Home > Law, Politics > Change We Can Believe In, XXIX

Change We Can Believe In, XXIX

Change We Can Believe In: Presidential Assassinations With No Judicial Review

I have used this series several times to make the point that President Obama, rather than reversing the Bush-Cheney administration’s assault on the rule of law, has continued and codified it, turning the illegal into the bipartisan norm. Last Monday, on behalf of Obama, Attorney General Eric Holder took the next step down this now well trodden road. In his NYT coverage, Charlie Savage wrote that Holder

asserted on Monday that it is lawful for the government to kill American citizens if officials deem them to be operational leaders of Al Qaeda who are planning attacks on the United States and if capturing them alive is not feasible.

“Given the nature of how terrorists act and where they tend to hide, it may not always be feasible to capture a United States citizen terrorist who presents an imminent threat of violent attack,” Mr. Holder said in a speech at Northwestern University’s law school. “In that case, our government has the clear authority to defend the United States with lethal force.”

While Mr. Holder is not the first administration official to address the targeted killing of citizens — the Pentagon’s general counsel, Jeh Johnson, did so last month at Yale Law School, for example — it was notable for the nation’s top law enforcement official to declare that it is constitutional for the government to kill citizens without any judicial review under certain circumstances. Mr. Holder’s remarks about the targeted killing of United States citizens were a centerpiece of a speech describing legal principles behind the Obama administration’s counterterrorism policies.

It’s worth keeping in mind one thing Holder did not do, which was to make public the memo that David Barron and Martin Lederman, as members of the Justice Department’s Office of Legal Counsel, prepared to justify the White House decision to kill US citizen Anwar al-Awlaki in Yemen last September by a drone strike. As Scott Horton concludes in his analysis of Holder’s speech, “If America is truly sticking to her laws and values, then she should have no difficulty exposing her policies to public scrutiny.” And administration officials have yet to provide any explanation for the assassination two weeks later of al-Awlaki’s 16-year-old son Abdulrahman.

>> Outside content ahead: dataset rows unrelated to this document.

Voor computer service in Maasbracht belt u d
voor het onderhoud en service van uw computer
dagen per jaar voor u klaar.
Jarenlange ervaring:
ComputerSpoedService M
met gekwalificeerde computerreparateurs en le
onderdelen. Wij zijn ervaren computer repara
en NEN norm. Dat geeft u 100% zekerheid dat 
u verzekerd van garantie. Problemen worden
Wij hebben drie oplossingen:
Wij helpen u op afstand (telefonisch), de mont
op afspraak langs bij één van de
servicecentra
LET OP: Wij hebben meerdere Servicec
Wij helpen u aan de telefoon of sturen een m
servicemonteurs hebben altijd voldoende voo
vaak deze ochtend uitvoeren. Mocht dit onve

As for the use of the word ‘assassination’, Holder objected, arguing that such operations “are not, and the use of that loaded term is misplaced. Assassinations are unlawful killings. Here, for the reasons I have given, the U.S. government’s use of lethal force in self defense against a leader of al Qaeda or an associated force who presents an imminent threat of violent attack would not be unlawful—and therefore would not violate the Executive Order banning assassination or criminal statutes.” Turning to Horton again for analysis, we learn that

Holder was referring specifically to Executive Order 13222, issued by President Ronald Reagan in 1981, which says, “No person employed by or acting on behalf of the United States Government shall engage in, or conspire to engage in, assassination.” But as with so much U.S. national-security legislation, this order turns out to be far less than meets the eye. Simplified, the present law of EO 13222 could be summarized this way: “No one shall be assassinated—unless the president authorizes it, in which case we will refrain from calling it an assassination.”

I could go on, but it’s too discouraging. See instead the lead editorial in today’s NYT.

See also digby’s post yesterday, in a different context, on Obama and civil liberties. I’ll end with an excerpt:

I think you have to take [Obama] at his word and accept that what he’s done in this realm in the past three years was done because he believes they are “what works.” The problem is that “what works” doesn’t always comport with our values and our beliefs. (And none of this is to say that any of it necessarily “works” either, simply that the government obviously believes it does.)

That’s one of the reasons we have a constitution and a set of ideals to guide us. Solely depending on “what works” naturally leads to authoritarianism … After the policies of this first term, making respect for civil liberties and a lasting humane national security policy part of his legacy is going to be a very tough row to hoe because they reflect values of such transcendent importance. “What works” is very often the opposite of the values we supposedly hold dear — you either believe in them or you don’t. And for the last three years, it’s been the latter.